Figure EV4. Rpi‐amr3 P‐loop mutant interacts with and forms stable complex with AVRamr3

1. P‐loop of Rpi‐amr3 is dispensable for association with AVRamr3. Protein extracts from N. benthamiana nrc2/3/4 knockout plants were immunoprecipitated with anti‐Flag antibody and blue native‐PAGE was performed. Membranes were immunoblotted with anti‐Flag.

2. AVRamr3 associates with both wild‐type Rpi‐amr3 and Rpi‐amr3^P‐loop. Protein extracts from N. benthamiana nrc2/3/4 knockout plants were immunoprecipitated with anti‐Flag antibody and blue native‐PAGE was performed. Membranes were immunoblotted with anti‐V5.

Data information: Ponceau S staining serves as loading control for panels (A and B). Molecular markers are shown on the right. Similar results were observed in at least three biological replicates. Source data are available online for this figure.

Figure 6. Recognized AVRamr3 alleles from different Phytophthora species can trigger oligomerization of NRC2^EEE

1. Cartoon depicting different alleles of AVRamr3 from different Phytophthora species, P. infestans, P. capsici, and P. parasitica. Response of the corresponding alleles by Rpi‐amr3, and thus occurrence of HR is indicated as + (recognition) or − (no recognition).

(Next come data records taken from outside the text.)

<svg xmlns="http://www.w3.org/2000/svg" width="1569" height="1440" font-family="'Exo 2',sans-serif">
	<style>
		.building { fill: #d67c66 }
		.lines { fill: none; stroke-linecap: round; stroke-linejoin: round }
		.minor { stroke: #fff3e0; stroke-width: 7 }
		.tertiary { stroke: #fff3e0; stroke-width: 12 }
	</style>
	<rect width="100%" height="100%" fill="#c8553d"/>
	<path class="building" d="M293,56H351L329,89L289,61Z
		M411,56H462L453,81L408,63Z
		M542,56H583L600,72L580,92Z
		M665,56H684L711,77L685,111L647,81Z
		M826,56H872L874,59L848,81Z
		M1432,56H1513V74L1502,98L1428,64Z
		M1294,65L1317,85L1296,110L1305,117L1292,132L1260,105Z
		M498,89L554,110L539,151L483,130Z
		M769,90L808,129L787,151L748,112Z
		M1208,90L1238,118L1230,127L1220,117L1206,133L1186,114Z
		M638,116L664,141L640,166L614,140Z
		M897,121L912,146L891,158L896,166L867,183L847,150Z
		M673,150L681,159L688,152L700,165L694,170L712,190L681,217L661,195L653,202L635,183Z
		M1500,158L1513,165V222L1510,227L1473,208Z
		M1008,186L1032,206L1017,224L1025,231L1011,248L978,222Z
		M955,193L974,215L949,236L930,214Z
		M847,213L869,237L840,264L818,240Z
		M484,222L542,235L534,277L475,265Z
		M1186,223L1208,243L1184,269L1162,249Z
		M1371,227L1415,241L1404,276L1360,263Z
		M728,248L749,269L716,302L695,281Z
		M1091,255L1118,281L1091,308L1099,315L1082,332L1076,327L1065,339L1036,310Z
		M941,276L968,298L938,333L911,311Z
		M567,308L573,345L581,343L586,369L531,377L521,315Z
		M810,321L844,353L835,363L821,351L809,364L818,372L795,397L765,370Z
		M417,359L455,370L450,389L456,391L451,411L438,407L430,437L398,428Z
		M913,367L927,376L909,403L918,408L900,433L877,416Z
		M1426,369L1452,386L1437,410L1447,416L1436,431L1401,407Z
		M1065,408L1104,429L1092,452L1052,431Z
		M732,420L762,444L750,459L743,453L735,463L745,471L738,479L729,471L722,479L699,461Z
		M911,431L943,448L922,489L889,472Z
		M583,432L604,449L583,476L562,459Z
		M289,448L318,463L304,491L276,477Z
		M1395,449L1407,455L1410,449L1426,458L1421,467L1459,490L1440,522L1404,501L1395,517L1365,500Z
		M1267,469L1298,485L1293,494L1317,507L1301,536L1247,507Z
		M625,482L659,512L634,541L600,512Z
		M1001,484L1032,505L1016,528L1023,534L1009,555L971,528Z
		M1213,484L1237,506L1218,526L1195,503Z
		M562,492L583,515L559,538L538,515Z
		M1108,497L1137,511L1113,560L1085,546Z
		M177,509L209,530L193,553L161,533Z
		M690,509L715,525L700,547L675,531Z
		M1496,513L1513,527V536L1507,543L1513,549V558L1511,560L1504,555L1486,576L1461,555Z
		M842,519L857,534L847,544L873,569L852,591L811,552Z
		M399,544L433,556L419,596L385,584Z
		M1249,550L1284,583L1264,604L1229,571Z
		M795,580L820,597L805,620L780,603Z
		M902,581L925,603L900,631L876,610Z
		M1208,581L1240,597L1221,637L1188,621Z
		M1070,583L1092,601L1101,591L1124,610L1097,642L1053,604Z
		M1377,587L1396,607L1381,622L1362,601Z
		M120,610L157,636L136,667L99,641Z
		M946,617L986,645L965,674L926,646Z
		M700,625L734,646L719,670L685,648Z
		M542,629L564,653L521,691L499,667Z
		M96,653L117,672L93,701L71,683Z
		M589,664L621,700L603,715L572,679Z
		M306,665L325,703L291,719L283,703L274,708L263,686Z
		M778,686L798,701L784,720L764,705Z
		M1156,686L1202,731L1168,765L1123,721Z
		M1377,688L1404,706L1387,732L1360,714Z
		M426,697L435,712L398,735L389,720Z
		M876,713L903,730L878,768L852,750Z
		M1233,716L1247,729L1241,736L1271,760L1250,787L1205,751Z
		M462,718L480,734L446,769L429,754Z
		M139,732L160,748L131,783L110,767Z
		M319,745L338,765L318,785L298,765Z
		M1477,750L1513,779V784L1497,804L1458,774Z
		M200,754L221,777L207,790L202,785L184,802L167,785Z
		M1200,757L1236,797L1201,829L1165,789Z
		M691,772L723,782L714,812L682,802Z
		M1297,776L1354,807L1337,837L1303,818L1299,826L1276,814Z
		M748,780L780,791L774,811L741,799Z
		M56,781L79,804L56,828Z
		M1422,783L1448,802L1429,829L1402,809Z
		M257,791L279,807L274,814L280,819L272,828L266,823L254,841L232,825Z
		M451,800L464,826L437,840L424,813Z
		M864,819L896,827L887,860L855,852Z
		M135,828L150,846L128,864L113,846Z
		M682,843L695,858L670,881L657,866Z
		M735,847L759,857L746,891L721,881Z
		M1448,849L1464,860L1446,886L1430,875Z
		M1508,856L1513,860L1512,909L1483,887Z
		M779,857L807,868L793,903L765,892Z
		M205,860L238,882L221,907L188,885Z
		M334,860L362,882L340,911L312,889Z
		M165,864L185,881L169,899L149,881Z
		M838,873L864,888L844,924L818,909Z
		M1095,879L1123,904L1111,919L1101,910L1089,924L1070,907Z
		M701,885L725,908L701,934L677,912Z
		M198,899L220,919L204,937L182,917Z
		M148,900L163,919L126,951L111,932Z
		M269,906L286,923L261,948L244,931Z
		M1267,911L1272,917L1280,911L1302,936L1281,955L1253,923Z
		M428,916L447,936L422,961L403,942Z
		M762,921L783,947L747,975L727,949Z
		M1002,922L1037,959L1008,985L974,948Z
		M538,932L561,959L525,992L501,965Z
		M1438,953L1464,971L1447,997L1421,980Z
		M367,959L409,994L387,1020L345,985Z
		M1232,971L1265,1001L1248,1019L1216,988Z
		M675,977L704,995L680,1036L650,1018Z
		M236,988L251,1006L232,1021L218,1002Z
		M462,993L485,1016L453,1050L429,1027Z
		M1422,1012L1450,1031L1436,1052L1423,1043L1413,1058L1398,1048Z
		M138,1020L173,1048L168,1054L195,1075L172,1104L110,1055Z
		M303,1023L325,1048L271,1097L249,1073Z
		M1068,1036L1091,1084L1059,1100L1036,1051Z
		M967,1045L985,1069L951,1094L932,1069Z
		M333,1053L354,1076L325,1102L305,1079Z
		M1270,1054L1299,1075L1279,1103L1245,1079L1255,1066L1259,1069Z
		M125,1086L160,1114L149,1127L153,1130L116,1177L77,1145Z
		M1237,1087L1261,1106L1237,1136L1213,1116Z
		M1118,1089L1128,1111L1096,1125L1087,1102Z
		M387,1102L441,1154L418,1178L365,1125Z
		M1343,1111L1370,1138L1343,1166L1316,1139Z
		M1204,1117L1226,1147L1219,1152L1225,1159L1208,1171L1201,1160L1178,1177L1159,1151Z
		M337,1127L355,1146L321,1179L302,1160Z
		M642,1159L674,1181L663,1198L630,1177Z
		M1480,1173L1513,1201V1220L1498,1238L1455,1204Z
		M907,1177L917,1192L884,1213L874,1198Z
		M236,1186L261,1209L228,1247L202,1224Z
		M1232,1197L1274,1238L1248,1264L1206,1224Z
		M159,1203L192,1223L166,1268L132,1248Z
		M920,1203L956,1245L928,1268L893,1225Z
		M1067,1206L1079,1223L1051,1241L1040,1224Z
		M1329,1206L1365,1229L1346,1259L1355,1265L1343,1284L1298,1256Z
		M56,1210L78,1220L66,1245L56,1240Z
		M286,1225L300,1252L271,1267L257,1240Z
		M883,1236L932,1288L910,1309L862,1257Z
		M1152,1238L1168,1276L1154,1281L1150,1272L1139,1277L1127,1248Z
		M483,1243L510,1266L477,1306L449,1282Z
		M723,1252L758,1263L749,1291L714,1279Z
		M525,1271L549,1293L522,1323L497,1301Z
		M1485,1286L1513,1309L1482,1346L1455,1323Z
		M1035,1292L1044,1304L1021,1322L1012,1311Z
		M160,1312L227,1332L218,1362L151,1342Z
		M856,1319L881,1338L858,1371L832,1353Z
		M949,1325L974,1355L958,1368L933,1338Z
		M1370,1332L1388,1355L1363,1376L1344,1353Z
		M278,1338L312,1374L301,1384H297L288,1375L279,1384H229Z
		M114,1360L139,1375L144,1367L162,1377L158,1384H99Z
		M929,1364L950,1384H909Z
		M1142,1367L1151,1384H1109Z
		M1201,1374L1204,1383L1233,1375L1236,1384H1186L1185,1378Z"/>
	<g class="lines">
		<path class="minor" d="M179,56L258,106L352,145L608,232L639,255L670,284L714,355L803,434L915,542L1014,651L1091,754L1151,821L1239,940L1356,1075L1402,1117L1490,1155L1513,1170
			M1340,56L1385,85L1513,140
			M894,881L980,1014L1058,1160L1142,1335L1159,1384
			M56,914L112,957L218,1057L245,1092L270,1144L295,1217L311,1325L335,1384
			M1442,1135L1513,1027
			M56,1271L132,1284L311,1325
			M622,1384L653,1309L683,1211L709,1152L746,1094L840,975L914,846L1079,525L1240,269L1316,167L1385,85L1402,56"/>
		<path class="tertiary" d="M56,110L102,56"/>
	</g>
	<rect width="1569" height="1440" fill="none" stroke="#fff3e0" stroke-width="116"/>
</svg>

2. NRC2^EEE‐Myc oligomerizes in response‐dependent manner. Protein lysates from N. benthamiana nrc2/3/4 knockout transiently expressing NRC2^EEE‐Myc, Rpi‐amr3‐HF and AVRamr3 alleles from P. infestans, P. capsici, and P. parasitica were loaded on blue native‐PAGE and blotted for NRC2^EEE (anti‐Myc).

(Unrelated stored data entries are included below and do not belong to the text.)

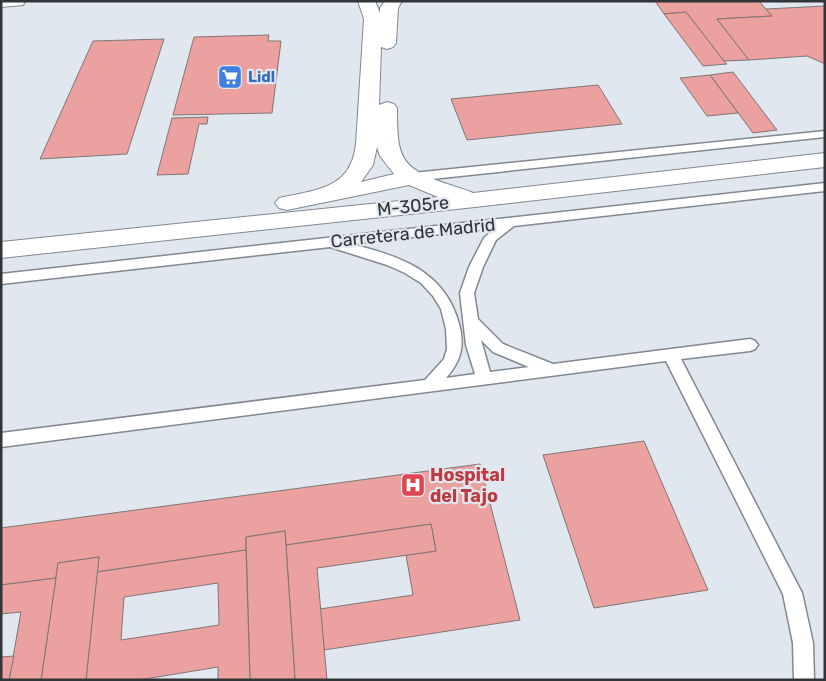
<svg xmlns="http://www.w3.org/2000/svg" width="826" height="681" viewBox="0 0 826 681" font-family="Rubik,sans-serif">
<rect width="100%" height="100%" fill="#e1e7ee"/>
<!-- building -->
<g fill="#eaa19f" stroke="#807676" fill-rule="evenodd">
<polygon points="655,1 759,1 772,16 717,19 749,60 724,61 686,12 664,14"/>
<polygon points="825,6 825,64 807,56 749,60 717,19 772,16 766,9"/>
<polygon points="686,12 724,61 727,64 703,66 664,14"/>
<polygon points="269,35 268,41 281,41 272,113 173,115 194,37"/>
<polygon points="164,39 127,154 40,159 93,41"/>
<polygon points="733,72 777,130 753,133 710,75"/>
<polygon points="710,75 738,113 707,116 680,78"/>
<polygon points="598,85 622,124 467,140 451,99"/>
<polygon points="208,117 207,124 199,124 188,174 157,175 172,118"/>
<polygon points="644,441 708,590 594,608 543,455"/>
<polygon points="480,464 520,620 324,650 320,609 413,595 406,555 436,551 431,524 286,545 285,531 246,537 246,550 97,572 99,557 58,563 56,578 1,585 1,528"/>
<polygon points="431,524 436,551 317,568 327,680 295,680 286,545"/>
<polygon points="285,531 295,680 250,680 246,537"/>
<path d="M246,550L250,680H218V667L139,680H86L97,572ZM218,583L219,625L121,640L124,597Z"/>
<polygon points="99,557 86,680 41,680 58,563"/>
<polygon points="56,578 41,680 9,680 21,612 1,614 1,585"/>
<polygon points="14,656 9,680 1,680 1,657"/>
</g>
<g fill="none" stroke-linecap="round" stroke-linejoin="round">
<defs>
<g id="lane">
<polygon points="825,131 825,137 413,181 407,177 413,173"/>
<path d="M825,183V191L514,226L496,240L483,267L474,293L478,319L503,344L553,364L750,339L755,341L758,345L755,349L750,351L681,359L802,593L813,643L814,680H794L793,643L783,594L666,361L1,447V433L425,380L444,359L447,349L446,329L441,309L433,296L421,283L405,273L387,265L330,247L1,284V274ZM495,228L484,238L469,267L460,293L466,345L475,374L446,378C461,361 465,346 459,324C445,271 400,256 351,244ZM481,340L493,352L529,367L490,372Z"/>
</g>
<g id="secondary">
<polygon points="1,1 25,1 23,5 1,7"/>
<path d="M358,1H375L380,13V8L385,1H402L398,8L396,43L393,47L387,49L381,47L379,105L387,102L394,104L397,108C397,156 399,168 447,184C455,187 465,189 473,193L825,153V167L475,207L1,258V242L438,197L409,185L287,210L279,208L275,203L279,198C303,192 340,191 351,163C354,158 355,150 356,144L364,19ZM377,147L380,156L394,174L361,182L373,165Z"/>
</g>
</defs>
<!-- lane casing -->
<use href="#lane" stroke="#82888f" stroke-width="3"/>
<!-- secondary casing -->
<use href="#secondary" stroke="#82888f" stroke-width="2"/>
<!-- lane -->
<use href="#lane" fill="#fff" fill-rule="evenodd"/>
<!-- secondary -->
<use href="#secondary" fill="#fff" fill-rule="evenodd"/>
</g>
<!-- icons -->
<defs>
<symbol id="supermarket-square" viewBox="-11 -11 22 22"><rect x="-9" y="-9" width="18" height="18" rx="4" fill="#3f7fe0" stroke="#e1e7ee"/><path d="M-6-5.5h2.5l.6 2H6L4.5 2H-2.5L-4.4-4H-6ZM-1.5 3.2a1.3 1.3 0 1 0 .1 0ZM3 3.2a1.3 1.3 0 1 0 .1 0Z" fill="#fff"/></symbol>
<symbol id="hospital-square" viewBox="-11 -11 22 22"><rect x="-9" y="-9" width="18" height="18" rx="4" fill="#e0444e" stroke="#e1e7ee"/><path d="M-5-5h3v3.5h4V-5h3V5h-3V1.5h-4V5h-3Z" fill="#fff"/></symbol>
</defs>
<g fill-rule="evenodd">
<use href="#supermarket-square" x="216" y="63" width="28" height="28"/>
<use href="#hospital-square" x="399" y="471" width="28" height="28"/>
</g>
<g text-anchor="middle" stroke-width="4.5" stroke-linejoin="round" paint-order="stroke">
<!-- far-shop labels -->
<g font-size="15" font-weight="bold" fill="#366cbe" stroke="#e1e7ee" text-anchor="start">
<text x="248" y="82">Lidl</text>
</g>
<!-- street labels -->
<g font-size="18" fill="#323538" stroke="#e1e7ee">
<text transform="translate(413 206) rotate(-6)" y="6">M-305re</text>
<text transform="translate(413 233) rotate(-6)" y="6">Carretera de Madrid</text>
</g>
<!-- health labels -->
<g font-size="18" font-weight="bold" fill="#be3a42" stroke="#e1e7ee" text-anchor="start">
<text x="430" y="481">Hospital<tspan x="430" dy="21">del Tajo</tspan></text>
</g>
</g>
<!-- border -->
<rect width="826" height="681" fill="none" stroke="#323538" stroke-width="5"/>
</svg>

3. Recognition is correlated with interaction and protein complex formation of AVRamr3 with Rpi‐amr3. Protein extracts from Fig 5B were immunoprecipitated with anti‐Flag antibody, separated on blue native‐PAGE, and AVRamr3‐GFP proteins of P. infestans, P. capsici, and P. parasitica were visualized.

Data information: SDS‐boiled input and IP eluates were loaded onto SDS–PAGE as control and blotted for Rpi‐amr3 (anti‐Flag), and AVRamr3 alleles (anti‐GFP). Ponceau S staining serves as loading control. Molecular markers are indicated on the right. Experiments were done with more than three biological replicates with similar results. Source data are available online for this figure.

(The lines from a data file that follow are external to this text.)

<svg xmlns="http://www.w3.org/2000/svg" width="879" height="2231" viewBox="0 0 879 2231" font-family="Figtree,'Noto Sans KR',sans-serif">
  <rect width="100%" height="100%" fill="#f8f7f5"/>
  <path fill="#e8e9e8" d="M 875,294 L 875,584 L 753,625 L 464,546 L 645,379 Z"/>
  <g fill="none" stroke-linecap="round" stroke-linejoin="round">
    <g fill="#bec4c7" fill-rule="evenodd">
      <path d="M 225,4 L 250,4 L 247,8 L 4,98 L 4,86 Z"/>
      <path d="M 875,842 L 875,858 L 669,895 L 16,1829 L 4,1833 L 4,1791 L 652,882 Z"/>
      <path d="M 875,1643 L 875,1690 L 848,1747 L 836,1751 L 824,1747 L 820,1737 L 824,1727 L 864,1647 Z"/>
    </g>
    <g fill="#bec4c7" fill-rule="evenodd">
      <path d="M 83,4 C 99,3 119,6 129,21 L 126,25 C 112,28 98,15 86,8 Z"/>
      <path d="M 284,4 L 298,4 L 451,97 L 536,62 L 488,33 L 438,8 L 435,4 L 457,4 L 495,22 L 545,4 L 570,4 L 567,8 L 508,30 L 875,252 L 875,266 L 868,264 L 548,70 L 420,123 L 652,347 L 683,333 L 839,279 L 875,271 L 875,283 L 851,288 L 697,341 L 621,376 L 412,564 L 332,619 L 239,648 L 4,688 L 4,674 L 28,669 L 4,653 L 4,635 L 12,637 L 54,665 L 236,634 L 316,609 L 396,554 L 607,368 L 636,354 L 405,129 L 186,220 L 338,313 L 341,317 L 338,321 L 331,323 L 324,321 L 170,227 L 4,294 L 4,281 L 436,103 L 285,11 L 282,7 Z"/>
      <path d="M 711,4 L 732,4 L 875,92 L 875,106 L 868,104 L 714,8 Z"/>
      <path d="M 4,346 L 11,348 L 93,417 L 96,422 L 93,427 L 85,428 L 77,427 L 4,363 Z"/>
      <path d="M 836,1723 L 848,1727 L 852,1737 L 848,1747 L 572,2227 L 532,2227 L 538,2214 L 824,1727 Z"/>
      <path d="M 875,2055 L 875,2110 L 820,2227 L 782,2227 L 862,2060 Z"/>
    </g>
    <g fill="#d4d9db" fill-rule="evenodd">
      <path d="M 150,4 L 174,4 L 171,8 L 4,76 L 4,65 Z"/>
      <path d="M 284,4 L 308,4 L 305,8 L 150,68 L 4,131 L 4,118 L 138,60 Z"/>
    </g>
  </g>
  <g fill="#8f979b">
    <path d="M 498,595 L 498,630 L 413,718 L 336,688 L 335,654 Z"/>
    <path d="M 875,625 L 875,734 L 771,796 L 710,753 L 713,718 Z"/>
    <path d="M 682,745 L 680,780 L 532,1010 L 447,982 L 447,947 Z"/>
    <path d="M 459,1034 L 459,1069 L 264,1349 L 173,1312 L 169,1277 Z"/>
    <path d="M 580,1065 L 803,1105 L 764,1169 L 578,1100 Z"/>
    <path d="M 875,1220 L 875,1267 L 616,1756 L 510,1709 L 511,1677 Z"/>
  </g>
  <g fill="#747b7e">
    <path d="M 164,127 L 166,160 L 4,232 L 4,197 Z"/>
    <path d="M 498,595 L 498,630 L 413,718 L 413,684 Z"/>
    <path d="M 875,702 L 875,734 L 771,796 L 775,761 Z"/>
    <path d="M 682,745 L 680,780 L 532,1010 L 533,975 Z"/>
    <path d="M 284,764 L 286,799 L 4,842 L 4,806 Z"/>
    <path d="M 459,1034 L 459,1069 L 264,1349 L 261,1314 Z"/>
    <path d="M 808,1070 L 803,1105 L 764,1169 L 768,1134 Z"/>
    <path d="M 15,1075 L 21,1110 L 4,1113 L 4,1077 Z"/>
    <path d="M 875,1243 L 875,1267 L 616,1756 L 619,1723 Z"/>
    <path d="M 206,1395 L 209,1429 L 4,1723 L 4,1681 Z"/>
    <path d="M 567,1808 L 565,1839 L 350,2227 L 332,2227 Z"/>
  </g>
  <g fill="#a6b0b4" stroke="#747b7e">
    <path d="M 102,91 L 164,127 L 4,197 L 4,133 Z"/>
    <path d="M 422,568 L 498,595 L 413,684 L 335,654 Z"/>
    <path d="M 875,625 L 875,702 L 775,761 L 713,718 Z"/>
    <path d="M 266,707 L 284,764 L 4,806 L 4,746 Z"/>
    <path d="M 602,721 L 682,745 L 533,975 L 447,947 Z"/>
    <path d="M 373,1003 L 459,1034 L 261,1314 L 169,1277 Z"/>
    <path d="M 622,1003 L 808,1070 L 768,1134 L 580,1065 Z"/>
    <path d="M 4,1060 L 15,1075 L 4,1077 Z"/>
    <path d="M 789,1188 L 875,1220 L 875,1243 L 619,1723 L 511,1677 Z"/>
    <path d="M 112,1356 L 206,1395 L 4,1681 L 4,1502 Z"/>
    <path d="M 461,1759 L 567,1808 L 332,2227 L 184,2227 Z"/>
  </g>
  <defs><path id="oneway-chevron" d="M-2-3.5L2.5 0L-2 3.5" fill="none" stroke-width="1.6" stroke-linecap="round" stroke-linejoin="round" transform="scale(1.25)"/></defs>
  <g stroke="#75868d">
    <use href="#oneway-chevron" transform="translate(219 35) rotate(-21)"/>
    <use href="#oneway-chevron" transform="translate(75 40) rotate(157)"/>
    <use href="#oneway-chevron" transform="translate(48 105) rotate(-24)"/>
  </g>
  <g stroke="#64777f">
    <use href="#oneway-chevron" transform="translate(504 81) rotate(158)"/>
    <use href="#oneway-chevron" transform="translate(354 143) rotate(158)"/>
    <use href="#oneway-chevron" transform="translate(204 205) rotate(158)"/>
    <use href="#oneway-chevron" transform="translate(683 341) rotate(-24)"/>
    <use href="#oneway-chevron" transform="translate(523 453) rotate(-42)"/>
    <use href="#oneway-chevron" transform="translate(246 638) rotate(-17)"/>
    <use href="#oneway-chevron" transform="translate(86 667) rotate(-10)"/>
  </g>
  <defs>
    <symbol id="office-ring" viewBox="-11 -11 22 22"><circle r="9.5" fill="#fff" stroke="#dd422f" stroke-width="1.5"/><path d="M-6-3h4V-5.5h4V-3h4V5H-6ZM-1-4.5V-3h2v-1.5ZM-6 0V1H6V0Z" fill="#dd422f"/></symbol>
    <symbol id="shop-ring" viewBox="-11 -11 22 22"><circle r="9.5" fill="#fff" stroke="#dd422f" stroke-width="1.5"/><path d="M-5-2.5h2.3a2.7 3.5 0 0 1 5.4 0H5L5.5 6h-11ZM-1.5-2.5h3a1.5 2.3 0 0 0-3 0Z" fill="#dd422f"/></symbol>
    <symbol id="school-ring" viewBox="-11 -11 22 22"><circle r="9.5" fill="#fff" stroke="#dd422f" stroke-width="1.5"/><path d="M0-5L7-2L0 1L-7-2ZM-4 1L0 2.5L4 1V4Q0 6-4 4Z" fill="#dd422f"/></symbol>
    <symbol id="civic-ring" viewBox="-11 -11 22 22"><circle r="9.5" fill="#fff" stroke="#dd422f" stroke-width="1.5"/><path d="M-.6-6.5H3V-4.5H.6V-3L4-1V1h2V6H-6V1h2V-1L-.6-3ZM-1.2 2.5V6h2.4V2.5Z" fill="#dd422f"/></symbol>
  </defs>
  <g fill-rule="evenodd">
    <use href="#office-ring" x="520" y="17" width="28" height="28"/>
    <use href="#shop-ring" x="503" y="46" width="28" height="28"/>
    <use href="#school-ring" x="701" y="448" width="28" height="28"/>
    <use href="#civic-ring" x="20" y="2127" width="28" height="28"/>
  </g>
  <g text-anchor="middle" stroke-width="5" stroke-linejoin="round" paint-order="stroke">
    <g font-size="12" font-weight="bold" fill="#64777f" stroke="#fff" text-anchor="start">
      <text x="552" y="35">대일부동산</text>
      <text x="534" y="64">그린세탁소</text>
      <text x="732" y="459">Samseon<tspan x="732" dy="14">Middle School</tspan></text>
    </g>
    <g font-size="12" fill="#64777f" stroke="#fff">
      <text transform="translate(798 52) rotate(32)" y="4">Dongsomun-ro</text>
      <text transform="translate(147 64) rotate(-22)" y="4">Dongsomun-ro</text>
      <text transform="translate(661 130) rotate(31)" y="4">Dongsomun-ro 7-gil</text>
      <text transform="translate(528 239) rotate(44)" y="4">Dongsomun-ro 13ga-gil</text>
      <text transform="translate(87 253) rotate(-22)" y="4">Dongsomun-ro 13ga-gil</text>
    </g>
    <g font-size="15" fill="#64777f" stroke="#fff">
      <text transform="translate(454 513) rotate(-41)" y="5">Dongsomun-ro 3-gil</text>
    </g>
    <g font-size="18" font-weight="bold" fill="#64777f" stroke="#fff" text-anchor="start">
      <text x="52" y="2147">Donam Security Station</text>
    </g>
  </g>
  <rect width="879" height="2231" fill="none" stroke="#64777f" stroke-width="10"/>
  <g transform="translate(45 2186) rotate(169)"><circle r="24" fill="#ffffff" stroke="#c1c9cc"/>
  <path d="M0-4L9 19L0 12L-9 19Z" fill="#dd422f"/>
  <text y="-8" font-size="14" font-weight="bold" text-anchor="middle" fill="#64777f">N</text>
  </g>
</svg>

Figure EV5. Non‐recognized alleles of AVRamr3 do not trigger NRC2 oligomerization and do not interact with Rpi‐amr3

1. Schematic depiction of AVRamr3 from Phytophthora infestans, an unrecognized, truncated version of AVRamr3 (AVRamr3 T9), and AVRamr3 from P. capsici. Response of the corresponding alleles by Rpi‐amr3, and thus occurrence of HR is indicated as + (recognition) or − (no recognition).

2. NRC2^EEE‐Myc oligomerizes in recognition‐dependent manner. Protein extracts from N. benthamiana nrc2/3/4 knockout were loaded on blue native‐PAGE, and blotted for Myc.

3. Recognition is correlated with interaction and protein complex formation of AVRamr3 with Rpi‐amr3. Protein extracts from (B) were immunoprecipitated with anti‐Flag antibody and were loaded on blue native‐PAGE and blotted for V5.

4. Recognition is correlated with interaction and protein complex formation of Rpi‐amr3 with AVRamr3. Protein extracts from (B) were immunoprecipitated with anti‐Flag antibody and were loaded on blue native‐PAGE and blotted for Flag.

Data information: SDS‐boiled input and IP eluates were loaded onto SDS–PAGE as control. Ponceau S staining serves as loading control in panels (B and C). Molecular markers are indicated on the right. Experiments were done with at least three biological replicates with similar results. Ponceau S loading for (D) was same as with (C). Source data are available online for this figure.

Figure 7. Model for activation of helper NLR NRCs upon recognition of AVRamr by sensor NLRs

In the pre‐activated state, the sensor NLRs, such as Rpi‐amr1 and Rpi‐amr3, reside in the cells mainly as monomers. Conceivably, additional proteins, such as chaperones, could be bound to these monomeric NLRs. Interaction with AVRamr converts Rpi‐amr into an activated form (indicated by an *) that can interact with and activate NRC2 into an activated form. These conversion of NRC2 by activated Rpi‐amr may lead to oligomerization, or alternatively, additional NRC2 protomers may be subsequently oligomerized by Rpi‐amr‐activated NRC2 protomer.